One in five unable to remortgage since Covid hit | Mortgage Strategy

Img

Almost one in five homeowners have been unable to remortgage since the start of the pandemic, a survey by Comparethemarket suggests.

Moreover, the same proportion of first-time buyers have seen a property purchase fall through.

The remortgage figures suggest that unless criteria improves, many borrowers will be stuck with the product transfer deals offered by their current lender or otherwise the standard variable rate.

They could be left paying thousands of pounds extra each year compared to the most competitive remortgage deals.

Borrowers have been blocked from remortgaging because of the way Covid has impacted employment and financial stability.

Among those borrowers unable to remortgage, 41 per cent say their application was rejected because they lost their jobs and 32 per cent say it was because they were furloughed. 

A quarter of homeowners thought their application was rejected because of a salary cut.

Comparethemarket says that among the 19 per cent of first-time buyers whose purchases fell through, 23 per cent say that their lender reduced their initial loan-to-income offer, 18 per cent say their lender increased their initial interest rate and 18 per cent say their lender asked for a larger deposit than originally required.

Magni Finance director Dean Esnard says: “For existing customers, the majority of lenders will offer a product transfer, however this may be more expensive than rates elsewhere.

“In the last few months, there has definitely been an increase in clients being unable to remortgage to a new lender where they have been financially impacted by covid.

“Lenders are asking more questions on how customers have been impacted by Covid and want confirmation that their income is sustainable.

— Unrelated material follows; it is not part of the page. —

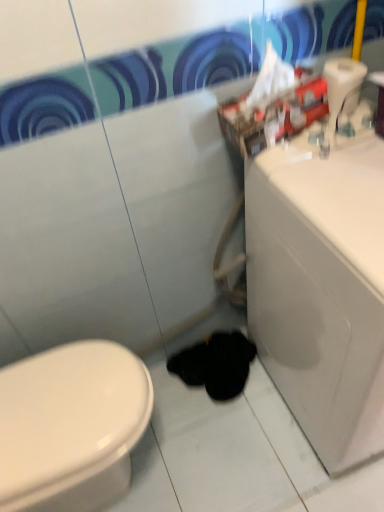
Locate an element on the screen. The height and width of the screenshot is (512, 384). free location above black fuzzy animal at lower center (from a real-world perspective) is located at coordinates (230, 345).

“Keeping up-to-date with frequently changing criteria can be difficult for borrowers, so speaking to a broker has become more important than ever.”

Comparethemarket director of mortgages Mark Gordon says: “The pandemic does not yet appear to have had the decimating impact on house prices which many initially predicted; In fact, three-quarters of homeowners are confident they will sell their homes at the asking price. 

“However, this does not mean that it is easy to get on, or move up, the property ladder.

“Household finances have been put under severe strain this past year and many families have found themselves in a more precarious position when it comes to their jobs and income. 

“This can have a direct impact on mortgage repayments – often our largest monthly outgoing – and the ability to buy a property.

“Being unable to remortgage means some households will roll onto a lender’s SVR rate, and, over the years, could lose out on thousands of pounds in higher interest charges. 

“If you can’t remortgage with your current lender, it is worth doing some research and seeing if you would be eligible for a fixed rate deal with another lender or speaking with a mortgage broker.”